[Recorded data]
—————

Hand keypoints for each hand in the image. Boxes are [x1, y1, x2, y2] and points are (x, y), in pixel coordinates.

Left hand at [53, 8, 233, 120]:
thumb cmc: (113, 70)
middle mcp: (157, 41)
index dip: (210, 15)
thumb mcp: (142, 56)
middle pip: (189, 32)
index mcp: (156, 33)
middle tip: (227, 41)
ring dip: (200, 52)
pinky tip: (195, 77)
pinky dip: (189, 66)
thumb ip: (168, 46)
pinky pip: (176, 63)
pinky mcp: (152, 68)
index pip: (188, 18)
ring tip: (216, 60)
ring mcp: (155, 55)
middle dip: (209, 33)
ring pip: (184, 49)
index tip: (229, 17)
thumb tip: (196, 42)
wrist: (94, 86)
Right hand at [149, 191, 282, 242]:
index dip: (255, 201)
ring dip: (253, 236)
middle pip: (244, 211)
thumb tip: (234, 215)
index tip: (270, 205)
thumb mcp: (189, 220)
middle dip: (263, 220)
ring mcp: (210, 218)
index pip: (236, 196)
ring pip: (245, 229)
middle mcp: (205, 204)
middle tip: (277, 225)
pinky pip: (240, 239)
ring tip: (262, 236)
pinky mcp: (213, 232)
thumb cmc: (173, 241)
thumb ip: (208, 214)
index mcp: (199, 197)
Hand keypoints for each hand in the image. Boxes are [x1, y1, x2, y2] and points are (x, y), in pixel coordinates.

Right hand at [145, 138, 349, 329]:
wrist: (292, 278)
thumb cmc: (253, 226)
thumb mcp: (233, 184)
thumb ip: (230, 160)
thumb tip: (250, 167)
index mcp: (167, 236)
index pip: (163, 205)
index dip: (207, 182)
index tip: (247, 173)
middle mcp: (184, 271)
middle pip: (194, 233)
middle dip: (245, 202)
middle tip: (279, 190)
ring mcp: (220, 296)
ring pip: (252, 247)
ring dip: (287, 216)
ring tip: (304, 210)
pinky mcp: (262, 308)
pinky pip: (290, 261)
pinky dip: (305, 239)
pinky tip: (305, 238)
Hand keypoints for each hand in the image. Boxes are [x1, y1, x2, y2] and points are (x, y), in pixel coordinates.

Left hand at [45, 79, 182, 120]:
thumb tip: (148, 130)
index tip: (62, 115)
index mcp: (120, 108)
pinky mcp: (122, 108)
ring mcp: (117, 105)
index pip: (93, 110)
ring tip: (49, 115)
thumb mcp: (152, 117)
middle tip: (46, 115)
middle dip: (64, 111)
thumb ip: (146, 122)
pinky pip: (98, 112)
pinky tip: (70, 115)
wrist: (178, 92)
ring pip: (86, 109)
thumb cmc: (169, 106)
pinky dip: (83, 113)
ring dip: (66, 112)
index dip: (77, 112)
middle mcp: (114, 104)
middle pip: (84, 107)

—————

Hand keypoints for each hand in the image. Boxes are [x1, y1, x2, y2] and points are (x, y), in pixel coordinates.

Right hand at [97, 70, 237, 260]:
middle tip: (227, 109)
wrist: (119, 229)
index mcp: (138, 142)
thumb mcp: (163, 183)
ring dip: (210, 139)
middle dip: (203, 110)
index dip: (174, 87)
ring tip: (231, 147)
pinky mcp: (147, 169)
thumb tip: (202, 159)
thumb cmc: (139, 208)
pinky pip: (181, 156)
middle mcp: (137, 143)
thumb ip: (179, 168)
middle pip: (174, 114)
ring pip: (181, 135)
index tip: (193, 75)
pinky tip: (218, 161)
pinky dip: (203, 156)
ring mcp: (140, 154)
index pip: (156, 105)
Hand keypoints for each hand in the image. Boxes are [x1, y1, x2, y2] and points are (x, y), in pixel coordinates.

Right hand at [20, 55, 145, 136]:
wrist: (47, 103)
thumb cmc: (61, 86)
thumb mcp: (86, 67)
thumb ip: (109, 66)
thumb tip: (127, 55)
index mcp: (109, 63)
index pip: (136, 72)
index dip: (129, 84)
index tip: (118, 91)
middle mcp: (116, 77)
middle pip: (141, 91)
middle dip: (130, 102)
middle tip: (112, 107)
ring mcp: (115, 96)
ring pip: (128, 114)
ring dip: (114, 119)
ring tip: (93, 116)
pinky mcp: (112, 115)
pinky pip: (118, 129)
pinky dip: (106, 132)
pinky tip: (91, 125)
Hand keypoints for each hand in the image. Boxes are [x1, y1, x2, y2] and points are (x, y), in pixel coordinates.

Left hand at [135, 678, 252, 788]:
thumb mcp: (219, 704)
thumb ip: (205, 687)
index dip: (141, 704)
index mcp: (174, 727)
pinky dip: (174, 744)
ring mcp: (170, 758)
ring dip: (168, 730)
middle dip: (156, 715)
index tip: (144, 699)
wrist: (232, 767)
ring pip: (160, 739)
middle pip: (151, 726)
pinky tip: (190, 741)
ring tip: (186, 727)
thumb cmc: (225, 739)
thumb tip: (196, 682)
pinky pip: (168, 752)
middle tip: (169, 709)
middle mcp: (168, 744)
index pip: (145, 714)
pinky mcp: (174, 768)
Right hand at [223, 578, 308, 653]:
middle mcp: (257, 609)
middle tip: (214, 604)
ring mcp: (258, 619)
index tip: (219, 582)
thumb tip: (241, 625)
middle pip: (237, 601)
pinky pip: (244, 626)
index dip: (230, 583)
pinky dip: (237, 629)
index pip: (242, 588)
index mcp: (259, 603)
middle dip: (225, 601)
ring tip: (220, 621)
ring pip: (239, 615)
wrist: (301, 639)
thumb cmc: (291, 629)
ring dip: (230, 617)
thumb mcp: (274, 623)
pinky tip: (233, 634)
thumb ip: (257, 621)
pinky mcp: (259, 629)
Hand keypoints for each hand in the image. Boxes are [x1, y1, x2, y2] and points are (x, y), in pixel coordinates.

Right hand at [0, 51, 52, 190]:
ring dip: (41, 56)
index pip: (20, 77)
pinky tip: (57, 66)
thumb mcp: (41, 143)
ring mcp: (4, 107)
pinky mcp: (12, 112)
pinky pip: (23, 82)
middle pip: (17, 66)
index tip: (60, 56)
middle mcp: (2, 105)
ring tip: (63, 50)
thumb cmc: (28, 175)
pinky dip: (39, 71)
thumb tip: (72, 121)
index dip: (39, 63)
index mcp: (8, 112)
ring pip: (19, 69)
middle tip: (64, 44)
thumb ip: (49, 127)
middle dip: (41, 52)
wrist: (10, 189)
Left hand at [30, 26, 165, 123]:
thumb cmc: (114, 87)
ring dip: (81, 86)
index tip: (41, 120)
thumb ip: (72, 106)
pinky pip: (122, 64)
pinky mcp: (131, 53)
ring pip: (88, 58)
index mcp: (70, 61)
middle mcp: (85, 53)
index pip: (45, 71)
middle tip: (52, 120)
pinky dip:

—————

*What this task involves*. Please count how many lines of the records include "wrist", giving the number and nothing else.

*Finished exercise*. 8